Le premier osa se mettre alors à la recherche de nouveaux complices. Un cabinet de lecture de Pontarlier lui envoyait régulièrement des livres qu’il y retournait après les avoir lus. Il écrivit sur les marges la nomenclature des objets qu’il désirait avoir. Comment ces lignes imprudentes parvinrent-elles à un nouveau traiteur et comment l’appel qu’elles renfermaient fut-il compris de lui ? Les documents sont muets sur ce point. Ce qu’ils affirment, c’est que, grâce à cet homme généreux, dès ce jour, les ressorts de montre ne manquèrent plus. Il en arrivait tous les matins avec le repas des captifs.

Arrivèrent de même des clous dont ils se servaient pour démolir les parties de mur qui leur faisaient obstacle, de la poudre à cheveux à l’aide de laquelle, après l’avoir convertie en mastic et teintée de rouille, ils dissimulaient durant le jour les entailles faites aux ferrures pendant la nuit.

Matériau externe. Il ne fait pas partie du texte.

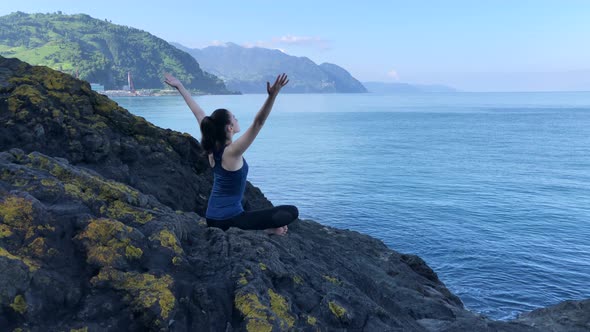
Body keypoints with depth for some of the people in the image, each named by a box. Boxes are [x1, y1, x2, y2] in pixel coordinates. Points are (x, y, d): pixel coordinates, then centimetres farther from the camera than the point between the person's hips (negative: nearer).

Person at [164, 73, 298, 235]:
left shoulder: (211, 148, -1)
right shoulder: (232, 152, -20)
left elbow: (198, 113, 8)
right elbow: (258, 123, -30)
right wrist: (272, 95, -40)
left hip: (211, 219, 8)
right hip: (230, 220, -8)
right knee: (292, 211, -11)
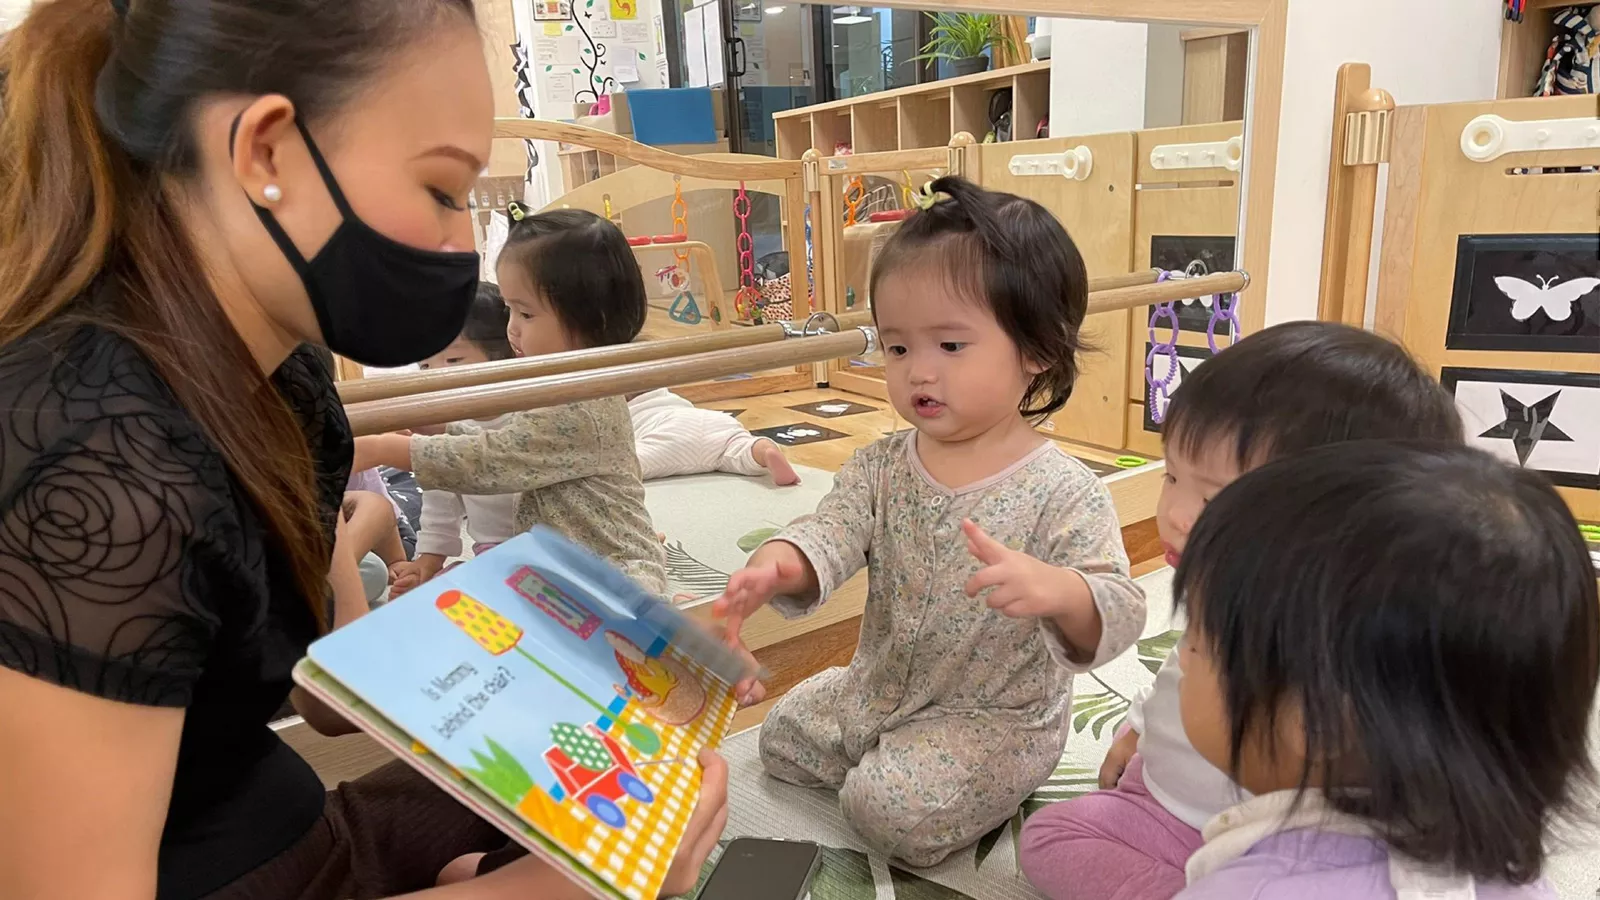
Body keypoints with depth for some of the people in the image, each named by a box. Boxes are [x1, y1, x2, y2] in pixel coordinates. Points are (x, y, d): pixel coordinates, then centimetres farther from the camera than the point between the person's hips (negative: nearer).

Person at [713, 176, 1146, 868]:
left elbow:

Ils déployaient tant d’habileté pour cacher ces entailles peu à peu plus profondes que le commandant du fort ne les soupçonna même pas et n’eut jamais l’idée de douter de la solidité des barreaux. S’il y eût seulement mis la main, tout eût été découvert. Un bonheur invraisemblable ne cessa de favoriser les prisonniers.